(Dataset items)
---

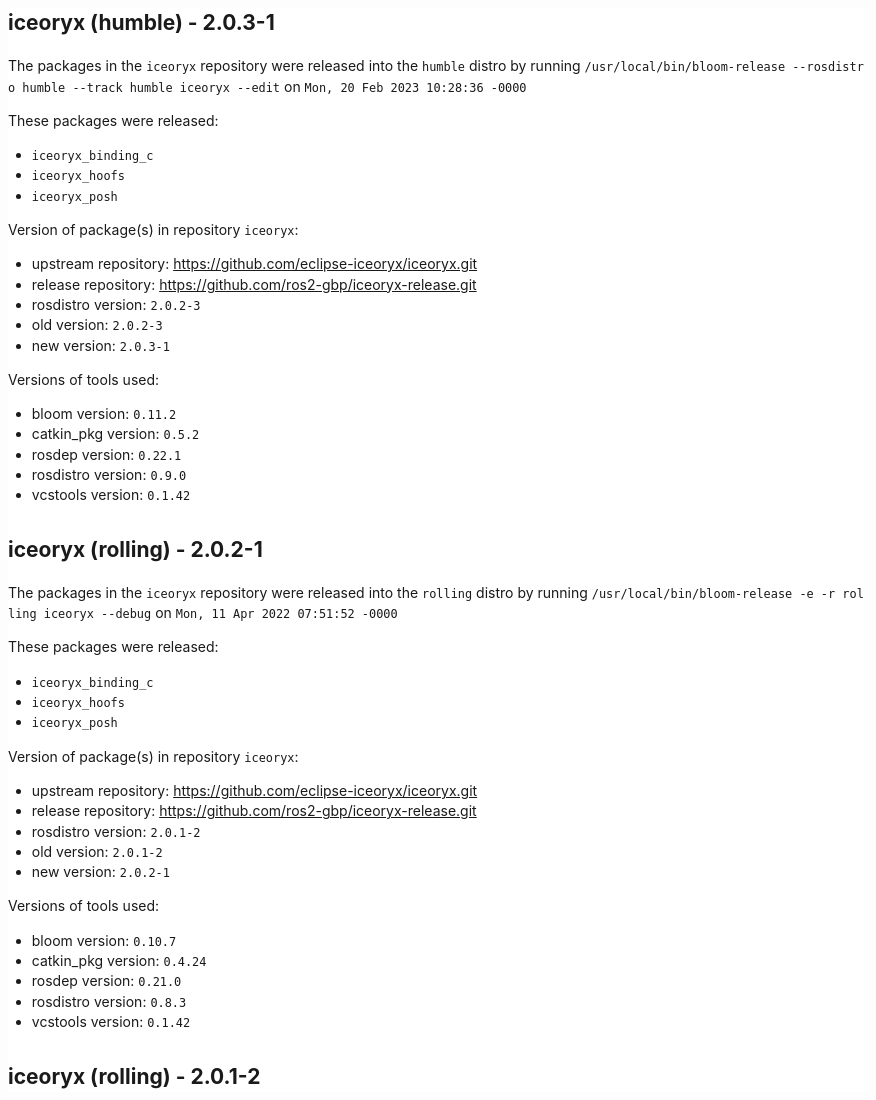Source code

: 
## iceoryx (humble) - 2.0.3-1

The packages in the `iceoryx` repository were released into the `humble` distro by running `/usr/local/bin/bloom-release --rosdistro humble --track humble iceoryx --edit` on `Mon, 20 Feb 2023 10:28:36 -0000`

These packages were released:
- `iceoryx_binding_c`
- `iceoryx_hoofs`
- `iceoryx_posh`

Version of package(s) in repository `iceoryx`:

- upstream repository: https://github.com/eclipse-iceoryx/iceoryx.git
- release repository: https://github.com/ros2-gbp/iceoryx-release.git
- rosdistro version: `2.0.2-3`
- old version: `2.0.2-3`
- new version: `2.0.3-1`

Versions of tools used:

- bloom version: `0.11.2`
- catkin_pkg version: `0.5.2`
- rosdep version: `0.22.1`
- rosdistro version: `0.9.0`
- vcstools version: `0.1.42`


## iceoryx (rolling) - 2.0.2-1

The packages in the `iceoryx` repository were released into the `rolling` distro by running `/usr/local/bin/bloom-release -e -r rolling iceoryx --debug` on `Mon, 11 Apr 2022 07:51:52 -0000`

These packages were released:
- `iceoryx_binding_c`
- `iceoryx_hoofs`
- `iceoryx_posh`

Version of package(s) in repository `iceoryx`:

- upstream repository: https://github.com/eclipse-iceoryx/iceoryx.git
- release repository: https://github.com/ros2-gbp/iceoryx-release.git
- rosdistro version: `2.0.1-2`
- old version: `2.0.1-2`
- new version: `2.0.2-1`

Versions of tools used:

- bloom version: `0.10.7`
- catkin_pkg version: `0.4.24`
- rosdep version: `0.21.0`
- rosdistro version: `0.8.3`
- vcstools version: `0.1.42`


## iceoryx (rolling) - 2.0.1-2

---

### Action item:
In the lines above, replace "upstream repository" with "source repository" everywhere it occurs and reproduce the lines with nothing else changed. Omit the pictures from your answer.

### Written solution:
Source code

: 
## iceoryx (humble) - 2.0.3-1

The packages in the `iceoryx` repository were released into the `humble` distro by running `/usr/local/bin/bloom-release --rosdistro humble --track humble iceoryx --edit` on `Mon, 20 Feb 2023 10:28:36 -0000`

These packages were released:
- `iceoryx_binding_c`
- `iceoryx_hoofs`
- `iceoryx_posh`

Version of package(s) in repository `iceoryx`:

- source repository: https://github.com/eclipse-iceoryx/iceoryx.git
- release repository: https://github.com/ros2-gbp/iceoryx-release.git
- rosdistro version: `2.0.2-3`
- old version: `2.0.2-3`
- new version: `2.0.3-1`

Versions of tools used:

- bloom version: `0.11.2`
- catkin_pkg version: `0.5.2`
- rosdep version: `0.22.1`
- rosdistro version: `0.9.0`
- vcstools version: `0.1.42`


## iceoryx (rolling) - 2.0.2-1

The packages in the `iceoryx` repository were released into the `rolling` distro by running `/usr/local/bin/bloom-release -e -r rolling iceoryx --debug` on `Mon, 11 Apr 2022 07:51:52 -0000`

These packages were released:
- `iceoryx_binding_c`
- `iceoryx_hoofs`
- `iceoryx_posh`

Version of package(s) in repository `iceoryx`:

- source repository: https://github.com/eclipse-iceoryx/iceoryx.git
- release repository: https://github.com/ros2-gbp/iceoryx-release.git
- rosdistro version: `2.0.1-2`
- old version: `2.0.1-2`
- new version: `2.0.2-1`

Versions of tools used:

- bloom version: `0.10.7`
- catkin_pkg version: `0.4.24`
- rosdep version: `0.21.0`
- rosdistro version: `0.8.3`
- vcstools version: `0.1.42`


## iceoryx (rolling) - 2.0.1-2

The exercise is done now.